_INSTRUCTIONS FOR THE TASK_
Update the lines from the one that contains "Découvrir les fonctionnalités et capacités de" through the one that contains "tâches, le contexte, le format", inclusive, by swapping "persona" for "profil". Give back only those lines, with nothing else changed.

---+---

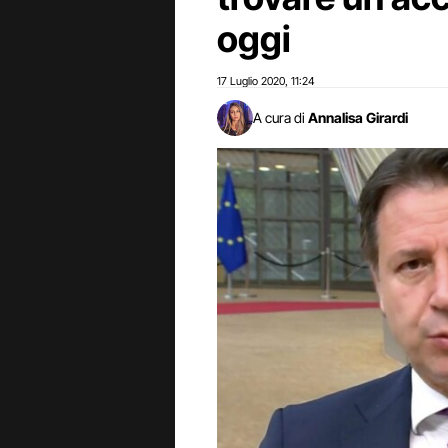
oggi
17 Luglio 2020
11:24
,
A cura di
Annalisa Girardi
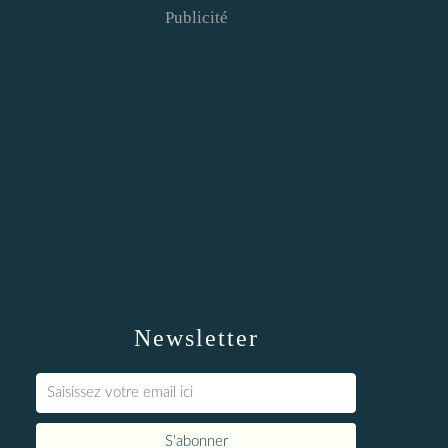
Publicité
Newsletter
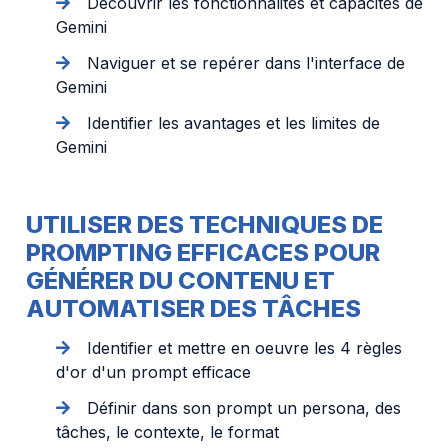
Découvrir les fonctionnalités et capacités de
Gemini
Naviguer et se repérer dans l'interface de
Gemini
Identifier les avantages et les limites de
Gemini
UTILISER DES TECHNIQUES DE
PROMPTING EFFICACES POUR
GÉNÉRER DU CONTENU ET
AUTOMATISER DES TÂCHES
Identifier et mettre en oeuvre les 4 règles
d'or d'un prompt efficace
Définir dans son prompt un persona, des
tâches, le contexte, le format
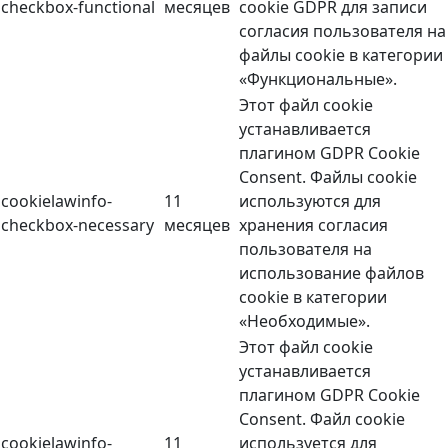
checkbox-functional
месяцев
cookie GDPR для записи
согласия пользователя на
файлы cookie в категории
«Функциональные».
Этот файл cookie
устанавливается
плагином GDPR Cookie
Consent. Файлы cookie
cookielawinfo-
11
используются для
checkbox-necessary
месяцев
хранения согласия
пользователя на
использование файлов
cookie в категории
«Необходимые».
Этот файл cookie
устанавливается
плагином GDPR Cookie
Consent. Файл cookie
cookielawinfo-
11
используется для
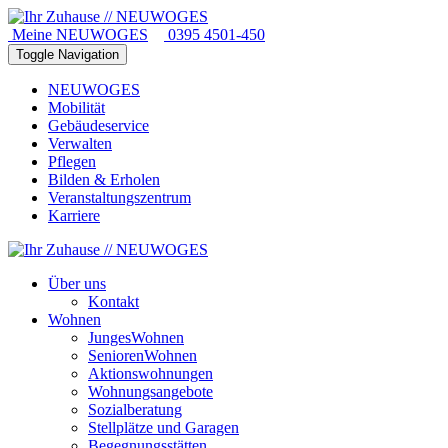
Meine NEUWOGES
0395 4501-450
Toggle Navigation
NEUWOGES
Mobilität
Gebäudeservice
Verwalten
Pflegen
Bilden & Erholen
Veranstaltungszentrum
Karriere
Über uns
Kontakt
Wohnen
JungesWohnen
SeniorenWohnen
Aktionswohnungen
Wohnungsangebote
Sozialberatung
Stellplätze und Garagen
Begegnungsstätten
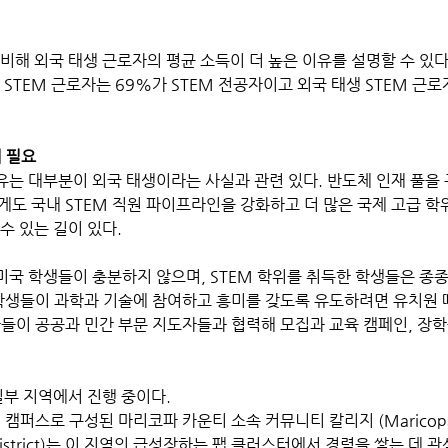
비해 외국 태생 근로자의 평균 소득이 더 높은 이유를 설명할 수 있다
 STEM 근로자는 69%가 STEM 전공자이고 외국 태생 STEM 근로
이 필요
이유는 대부분이 외국 태생이라는 사실과 관련 있다. 반도체 인재 풀을
게도 국내 STEM 직원 파이프라인을 강화하고 더 많은 국제 고급 학
수 있는 길이 있다. 
미국 학생들이 충분하지 않으며, STEM 학위를 취득한 학생들은 종종
 학생들이 과학과 기술에 참여하고 흥미를 갖도록 유도하려면 유치원 
들이 공공과 민간 부문 지도자들과 협력해 모집과 교육 캠페인, 장학
일부 지역에서 진행 중이다.
캠퍼스로 구성된 마리코파 카운티 소속 커뮤니티 칼리지 (Maricopa 
ge District)는 이 지역의 급성장하는 팹 클러스터에서 경력을 쌓는 데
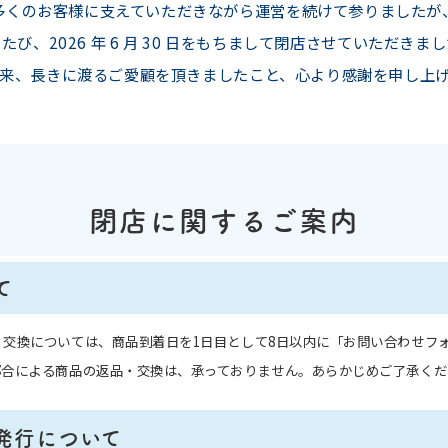
多くのお客様に支えていただきながら運営を続けて参りましたが
たび、2026 年 6 月 30 日をもちまして閉店させていただきま
来、長きに渡るご愛顧を頂きましたこと、心より感謝を申し上
閉店に関するご案内
て
・交換については、商品到着日を1日目として8日以内に「お問い合わせフ
都合による商品の返品・交換は、承っておりません。あらかじめご了承くだ
発行について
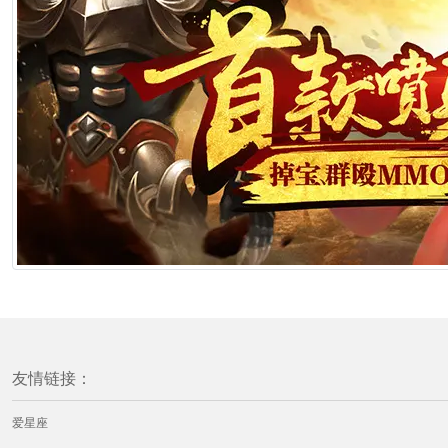
友情链接：
爱星座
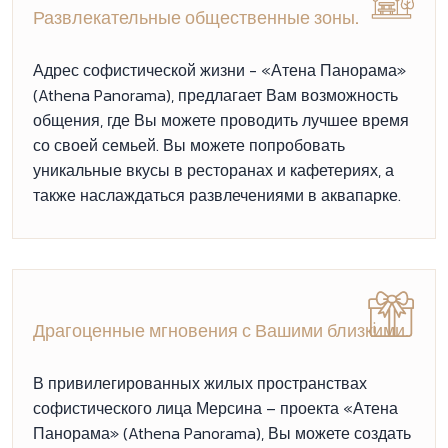
Развлекательные общественные зоны.
Адрес софистической жизни - «Атена Панорама»
(Athena Panorama), предлагает Вам возможность
общения, где Вы можете проводить лучшее время
со своей семьей. Вы можете попробовать
уникальные вкусы в ресторанах и кафетериях, а
также наслаждаться развлечениями в аквапарке.
Драгоценные мгновения с Вашими близкими.
В привилегированных жилых пространствах
софистического лица Мерсина – проекта «Атена
Панорама» (Athena Panorama), Вы можете создать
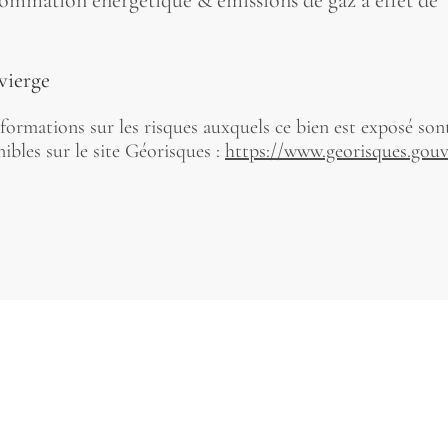
mmation énergétique & émissions de gaz à effet de
vierge
formations sur les risques auxquels ce bien est exposé son
ibles sur le site Géorisques :
https://www.georisques.gouv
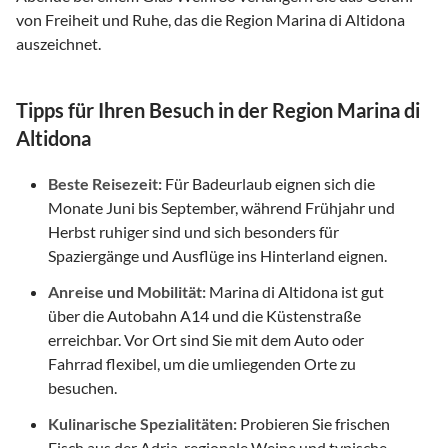
von Freiheit und Ruhe, das die Region Marina di Altidona
auszeichnet.
Tipps für Ihren Besuch in der Region Marina di
Altidona
Beste Reisezeit:
Für Badeurlaub eignen sich die
Monate Juni bis September, während Frühjahr und
Herbst ruhiger sind und sich besonders für
Spaziergänge und Ausflüge ins Hinterland eignen.
Anreise und Mobilität:
Marina di Altidona ist gut
über die Autobahn A14 und die Küstenstraße
erreichbar. Vor Ort sind Sie mit dem Auto oder
Fahrrad flexibel, um die umliegenden Orte zu
besuchen.
Kulinarische Spezialitäten:
Probieren Sie frischen
Fisch aus der Adria, regionale Weine und typische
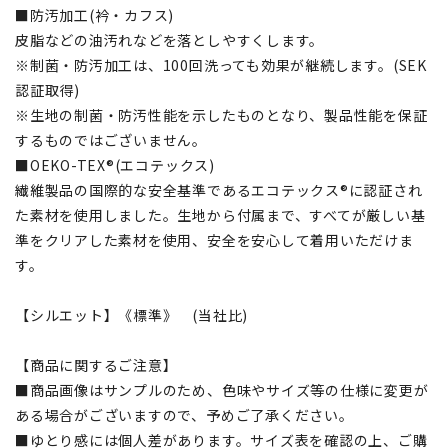
■防汚加工(衿・カフス)
皮脂などの油汚れなどを落としやすくします。
※制菌・防汚加工は、100回洗っても効果が継続します。(SEK
認証取得)
※生地の制菌・防汚性能を示したものとなり、製品性能を保証
するものではございません。
■OEKO-TEX®(エコテックス)
繊維製品の国際的な安全基準であるエコテックス®に認証され
た素材を使用しました。生地から付属まで、すべてが厳しい基
準をクリアした素材を使用、安全を安心して着用いただけま
す。
【シルエット】《標準》 (当社比)
【商品に関するご注意】
■商品画像はサンプルのため、色味やサイズ等の仕様に変更が
ある場合がございますので、予めご了承ください。
■ゆとり感には個人差があります。サイズ表を確認の上、ご購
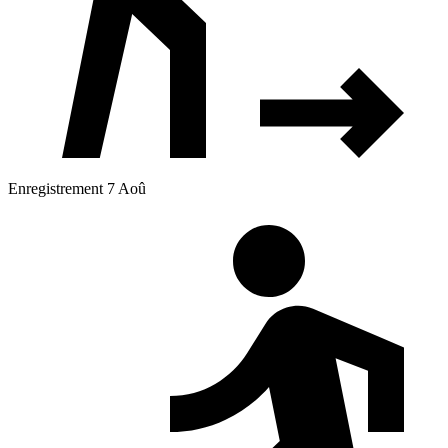
Enregistrement 7 Aoû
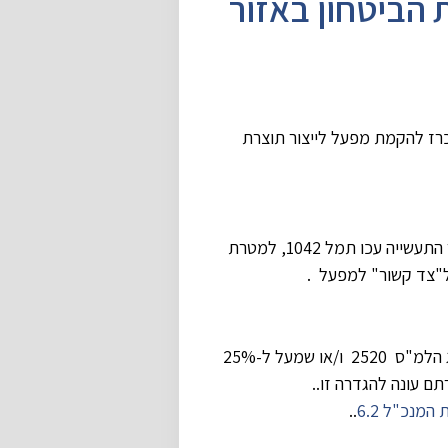
 הביטחון באזור
רז להקמת מפעל לייצור תוצרת
עבור מקרקעין באזור התעשייה עכו תמל 1042, למטרת
ל"צד קשור" למפעל .
על מפעל לייצור תוצרת עבור תעשיית הביטחון – מפעל שפעילותו מסווגת בסיווג הלמ"ס 2520 ו/או שמעל ל-25%
ם עונה להגדרה זו..
המנכ"ל 6.2
..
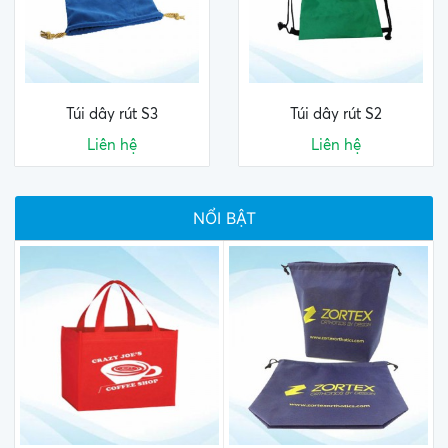
Túi dây rút S3
Túi dây rút S2
Liên hệ
Liên hệ
NỔI BẬT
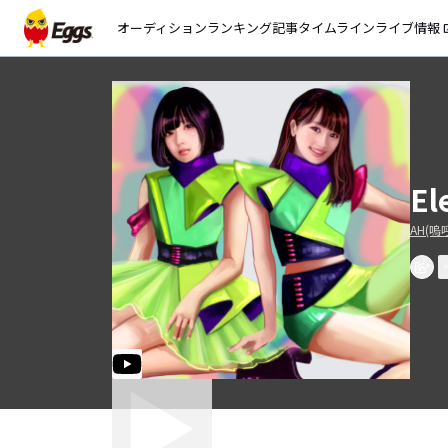
オーディション
ランキング
記事
タイムライン
ライブ情報
open_
El
AH(嗚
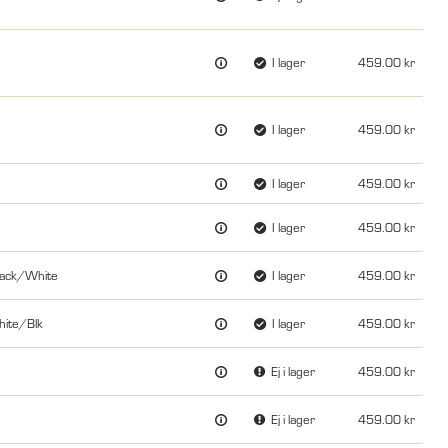
I lager
459.00
I lager
459.00
I lager
459.00
I lager
459.00
lack/White
I lager
459.00
hite/Blk
I lager
459.00
Ej i lager
459.00
Ej i lager
459.00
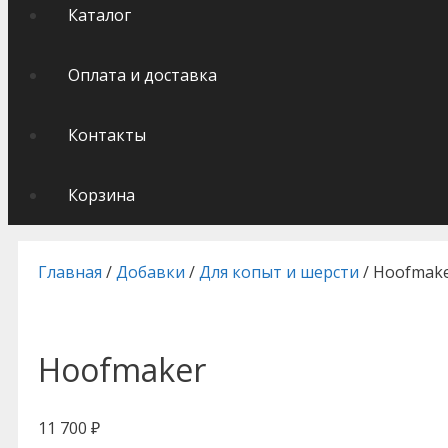
Каталог
Оплата и доставка
Контакты
Корзина
Главная
/
Добавки
/
Для копыт и шерсти
/ Hoofmak
Hoofmaker
11 700
₽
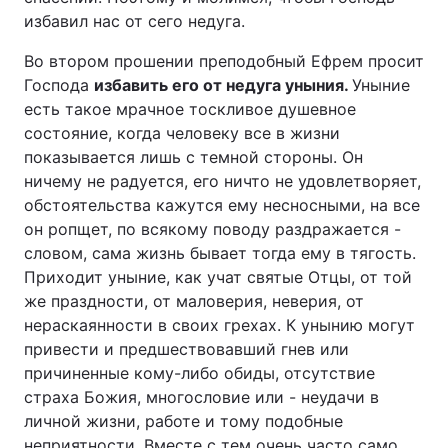
избавил нас от сего недуга.
Во втором прошении преподобный Ефрем просит
Господа
избавить его от недуга уныния.
Уныние
есть такое мрачное тоскливое душевное
состояние, когда человеку все в жизни
показывается лишь с темной стороны. Он
ничему не радуется, его ничто не удовлетворяет,
обстоятельства кажутся ему несносными, на все
он ропщет, по всякому поводу раздражается -
словом, сама жизнь бывает тогда ему в тягость.
Приходит уныние, как учат святые Отцы, от той
же праздности, от маловерия, неверия, от
нераскаянности в своих грехах. К унынию могут
привести и предшествовавший гнев или
причиненные кому-либо обиды, отсутствие
страха Божия, многословие или - неудачи в
личной жизни, работе и тому подобные
неприятности. Вместе с тем очень часто само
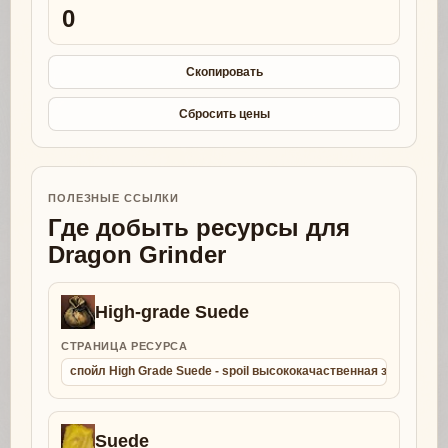
0
Скопировать
Сбросить цены
ПОЛЕЗНЫЕ ССЫЛКИ
Где добыть ресурсы для
Dragon Grinder
High-grade Suede
СТРАНИЦА РЕСУРСА
спойл High Grade Suede - spoil высококачаственная замша
Suede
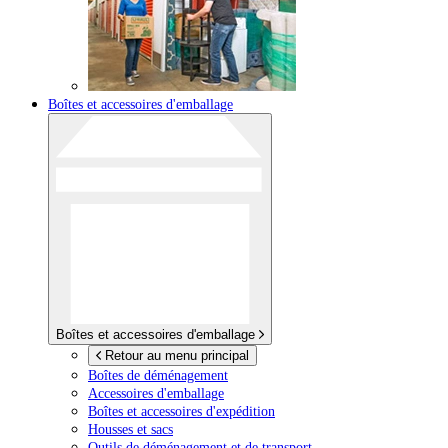
Boîtes et accessoires d'emballage
Boîtes et accessoires d'emballage
Retour au menu principal
Boîtes de déménagement
Accessoires d'emballage
Boîtes et accessoires d'expédition
Housses et sacs
Outils de déménagement et de transport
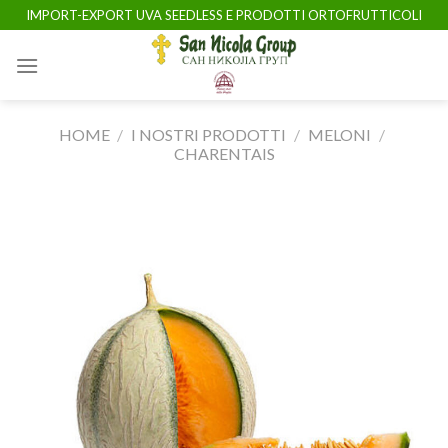
Skip
IMPORT-EXPORT UVA SEEDLESS E PRODOTTI ORTOFRUTTICOLI
to
content
HOME
/
I NOSTRI PRODOTTI
/
MELONI
/
CHARENTAIS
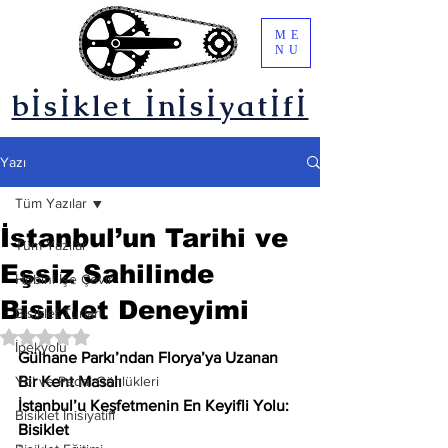
ME
NU
bİsİklet İnİsİyatİfİ
Yazı
Tüm Yazılar
İstanbul’un Tarihi ve
Tüm Yazılar
Eşsiz Sahilinde
Hobini İşe Çevir
Bisiklet Deneyimi
Bisiklet Turları
5 üzerinden NaN yıldız
İpekyolu
Gülhane Parkı’ndan Florya’ya Uzanan 
Yol ve Pedal Günlükleri
Bir Kent Masalı
İstanbul’u Keşfetmenin En Keyifli Yolu: 
Bisiklet İnisiyatifi
Bisiklet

---+---

_OUTPUT OF THE TASK_
Découvrir les fonctionnalités et capacités de
Gemini
Naviguer et se repérer dans l'interface de
Gemini
Identifier les avantages et les limites de
Gemini
UTILISER DES TECHNIQUES DE
PROMPTING EFFICACES POUR
GÉNÉRER DU CONTENU ET
AUTOMATISER DES TÂCHES
Identifier et mettre en oeuvre les 4 règles
d'or d'un prompt efficace
Définir dans son prompt un profil, des
tâches, le contexte, le format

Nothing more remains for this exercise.